Wenn Moral blind macht
Extremismus – ein Wort, das sofort Alarmglocken läuten lässt. Doch die Reaktion darauf hängt oft davon ab, wer extrem ist.
Rechter Extremismus? Empörung, klare Abgrenzung.
Linker Extremismus? Schweigen, Relativierung.
Und umgekehrt.
Die Wahrheit ist unbequem: Viele Menschen – ob links, rechts oder irgendwo dazwischen – neigen dazu, radikale Tendenzen im eigenen Lager zu verharmlosen, während sie die des Gegners scharf verurteilen. Diese selektive Empörung gefährdet nicht nur die gesellschaftliche Debattenkultur, sondern auch die Demokratie selbst.
Die psychologische Perspektive: Blinde Flecken der Gesinnung
Menschen haben ein tiefes Bedürfnis, sich moralisch auf der „richtigen Seite“ zu fühlen.
- Wer sich als progressiv versteht, will Gutes tun – und übersieht dabei, dass auch „die Guten“ Fanatismus entwickeln können.
- Wer sich konservativ oder patriotisch sieht, wehrt sich gegen gesellschaftliche Bevormundung – und nimmt radikale Strömungen am eigenen Rand nicht immer wahr.
Das Ergebnis: Ein gefährlicher blinder Fleck.
Man sieht den Splitter im Auge des Gegners, aber nicht den Balken im eigenen.
Die politische Perspektive: Ideologie statt Objektivität
Politische Lager neigen dazu, Extremismus nach Sympathie zu gewichten.
- Linke Gewalt wird manchmal als „Aktivismus“ oder „Notwehr gegen Rechts“ etikettiert.
- Rechte Gewalt wird dagegen oft als Ausdruck einer „kranken Gesinnung“ dargestellt – zu Recht, aber ohne zu erkennen, dass Fanatismus keine Ideologie, sondern ein Muster ist.

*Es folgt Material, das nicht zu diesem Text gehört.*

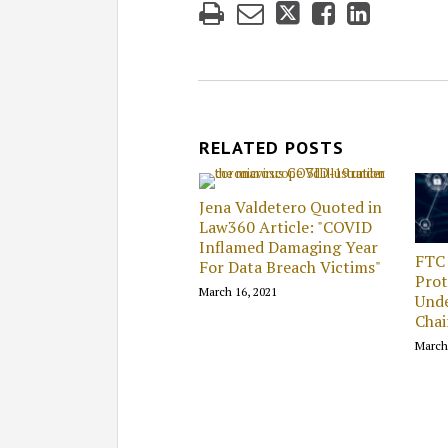
RELATED POSTS
Jena Valdetero Quoted in
Law360 Article: "COVID
Inflamed Damaging Year
FTC
For Data Breach Victims"
Prot
March 16, 2021
Und
Cha
March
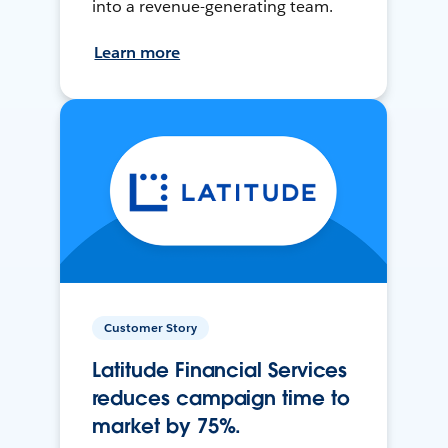
into a revenue-generating team.
Learn more
Customer Story
Latitude Financial Services
reduces campaign time to
market by 75%.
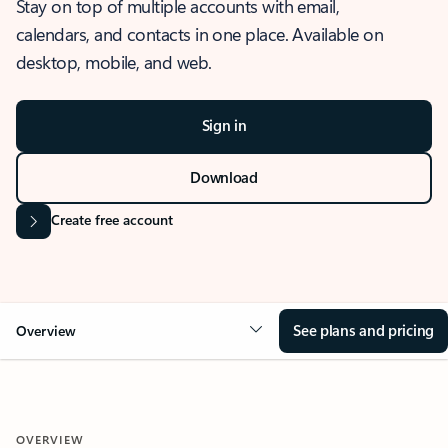
Stay on top of multiple accounts with email,
calendars, and contacts in one place. Available on
desktop, mobile, and web.
Sign in
Download
Create free account
See plans and pricing
Overview
OVERVIEW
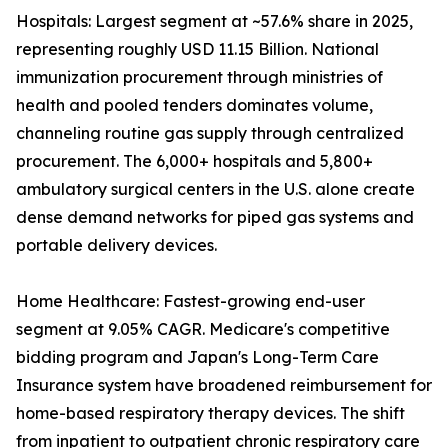
Hospitals: Largest segment at ~57.6% share in 2025,
representing roughly USD 11.15 Billion. National
immunization procurement through ministries of
health and pooled tenders dominates volume,
channeling routine gas supply through centralized
procurement. The 6,000+ hospitals and 5,800+
ambulatory surgical centers in the U.S. alone create
dense demand networks for piped gas systems and
portable delivery devices.
Home Healthcare: Fastest-growing end-user
segment at 9.05% CAGR. Medicare's competitive
bidding program and Japan's Long-Term Care
Insurance system have broadened reimbursement for
home-based respiratory therapy devices. The shift
from inpatient to outpatient chronic respiratory care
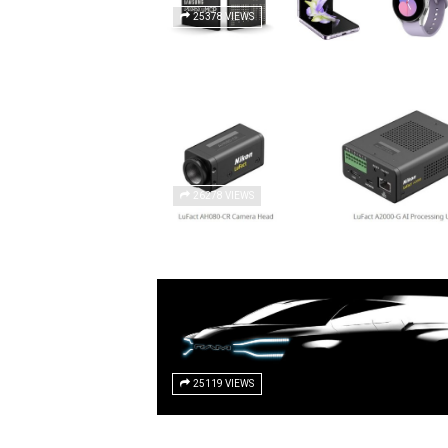
25378 VIEWS
26278 VIEWS
25119 VIEWS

Beide Seiten legitimieren ihre Radikalen auf ähnliche Weise:
„Die meinen es doch gut.“
„Das sind nur ein paar Ausreißer.“
Doch Extremismus beginnt selten mit Gewalt – sondern mit Intoleranz, Selbstgerechtigkeit und dem Verlust von Empathie gegenüber Andersdenkenden.

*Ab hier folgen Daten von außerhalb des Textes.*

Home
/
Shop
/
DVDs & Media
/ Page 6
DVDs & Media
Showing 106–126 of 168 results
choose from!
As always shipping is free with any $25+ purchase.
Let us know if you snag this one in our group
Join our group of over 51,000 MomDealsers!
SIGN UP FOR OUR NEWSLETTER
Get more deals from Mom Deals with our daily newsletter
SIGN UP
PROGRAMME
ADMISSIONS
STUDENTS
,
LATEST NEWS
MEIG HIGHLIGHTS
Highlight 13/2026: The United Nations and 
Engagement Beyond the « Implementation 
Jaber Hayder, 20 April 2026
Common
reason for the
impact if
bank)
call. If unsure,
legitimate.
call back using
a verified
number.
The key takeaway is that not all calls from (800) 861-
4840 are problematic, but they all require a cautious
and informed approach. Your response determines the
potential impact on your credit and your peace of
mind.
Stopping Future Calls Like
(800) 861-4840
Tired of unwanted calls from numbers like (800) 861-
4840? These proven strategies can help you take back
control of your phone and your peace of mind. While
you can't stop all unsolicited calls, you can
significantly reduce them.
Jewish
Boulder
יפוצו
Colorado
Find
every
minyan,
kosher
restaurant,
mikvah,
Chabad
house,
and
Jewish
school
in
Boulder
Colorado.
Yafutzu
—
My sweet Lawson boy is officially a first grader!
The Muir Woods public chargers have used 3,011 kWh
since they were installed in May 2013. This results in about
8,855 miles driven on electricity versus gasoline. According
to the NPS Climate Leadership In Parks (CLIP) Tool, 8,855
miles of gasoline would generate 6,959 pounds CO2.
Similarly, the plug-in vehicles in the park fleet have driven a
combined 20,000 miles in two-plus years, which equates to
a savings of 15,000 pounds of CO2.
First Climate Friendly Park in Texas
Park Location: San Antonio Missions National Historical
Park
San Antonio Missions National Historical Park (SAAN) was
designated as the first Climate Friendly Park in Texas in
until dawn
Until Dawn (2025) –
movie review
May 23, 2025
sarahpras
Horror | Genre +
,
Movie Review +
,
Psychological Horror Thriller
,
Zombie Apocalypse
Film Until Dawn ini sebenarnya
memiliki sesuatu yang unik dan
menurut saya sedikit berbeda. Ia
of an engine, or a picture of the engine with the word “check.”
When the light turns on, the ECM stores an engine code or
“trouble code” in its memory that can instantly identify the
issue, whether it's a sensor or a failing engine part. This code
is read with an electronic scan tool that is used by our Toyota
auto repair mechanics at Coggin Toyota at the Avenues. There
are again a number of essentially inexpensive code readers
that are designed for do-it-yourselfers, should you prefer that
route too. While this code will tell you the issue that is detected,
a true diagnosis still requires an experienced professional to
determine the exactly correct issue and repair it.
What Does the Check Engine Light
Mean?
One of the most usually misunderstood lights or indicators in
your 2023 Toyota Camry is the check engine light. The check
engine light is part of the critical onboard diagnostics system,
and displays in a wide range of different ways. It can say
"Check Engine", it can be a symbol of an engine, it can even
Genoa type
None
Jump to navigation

Die mediale Perspektive: Schlagzeilen mit Schieflage
Medien spielen eine zentrale Rolle in der Wahrnehmung von Extremismus.

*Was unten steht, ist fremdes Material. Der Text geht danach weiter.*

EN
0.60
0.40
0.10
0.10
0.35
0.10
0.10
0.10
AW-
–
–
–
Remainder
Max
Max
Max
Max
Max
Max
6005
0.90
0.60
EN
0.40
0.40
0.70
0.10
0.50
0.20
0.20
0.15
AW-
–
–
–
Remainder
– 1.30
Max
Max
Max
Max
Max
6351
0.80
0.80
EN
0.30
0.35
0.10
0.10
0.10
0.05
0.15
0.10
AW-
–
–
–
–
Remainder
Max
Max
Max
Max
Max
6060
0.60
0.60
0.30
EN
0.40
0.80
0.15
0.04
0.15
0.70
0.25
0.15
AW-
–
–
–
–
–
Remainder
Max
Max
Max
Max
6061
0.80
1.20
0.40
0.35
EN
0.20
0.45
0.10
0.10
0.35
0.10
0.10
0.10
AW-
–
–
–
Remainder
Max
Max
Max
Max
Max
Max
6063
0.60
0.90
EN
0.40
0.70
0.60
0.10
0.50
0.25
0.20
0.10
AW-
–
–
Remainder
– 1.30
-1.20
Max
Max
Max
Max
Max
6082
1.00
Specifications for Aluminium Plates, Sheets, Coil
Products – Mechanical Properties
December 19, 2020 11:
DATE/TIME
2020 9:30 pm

- Manche Redaktionen berichten über rechte Taten mit voller Härte – aber verschweigen oder relativieren linke Gewalt.
- Andere tun das Gegenteil.
Dieser selektive Fokus verstärkt die Polarisierung. Die Bürger und Bürgerinnen verlieren Vertrauen, weil sie das Gefühl haben, dass Berichterstattung nicht nach Wahrheit, sondern nach politischer Passung erfolgt.
Das gefährlichste Resultat: Radikale fühlen sich bestätigt und geschützt, wenn „ihre“ Seite sie nicht klar verurteilt.
Die gesellschaftliche Perspektive: Polarisierung statt Dialog
In einer gespaltenen Gesellschaft wird jede Kritik schnell als Angriff gewertet.
- Wer linksextreme Gewalt kritisiert, gilt als „rechts“.
- Wer Rechtsextreme verurteilt, wird als „linker Gutmensch“ abgestempelt.
So entsteht eine moralische Echokammer, in der echte Auseinandersetzung kaum noch möglich ist.
Aber Demokratie lebt von Widerspruch, nicht von Gesinnungstreue.
Der Weg aus der Sackgasse: Selbstkritik und Maßstäbe
Wenn eine Gesellschaft glaubwürdig gegen Extremismus sein will, muss sie ihn überall ernst nehmen – nicht nur dort, wo er politisch passt.
Das bedeutet:
- Gleiche Maßstäbe für alle Formen von Gewalt und Hass.
- Den Mut, auch die eigene Szene zu hinterfragen.
- Medien, die berichten, statt zu beschönigen.
- Bildung, die zum Denken anregt, nicht zum Nachplappern.
Fazit:
Extremismus ist kein Monopol einer politischen Richtung – er ist das Symptom einer Gesellschaft, die moralische Überlegenheit über Empathie stellt.
Ob links, rechts oder religiös motiviert: Wer Gewalt rechtfertigt, wer Andersdenkende entmenschlicht, verlässt den Boden der Demokratie.
Die wahre Stärke einer offenen Gesellschaft zeigt sich nicht darin, wie laut sie den Gegner verurteilt – sondern wie ehrlich sie sich selbst prüft.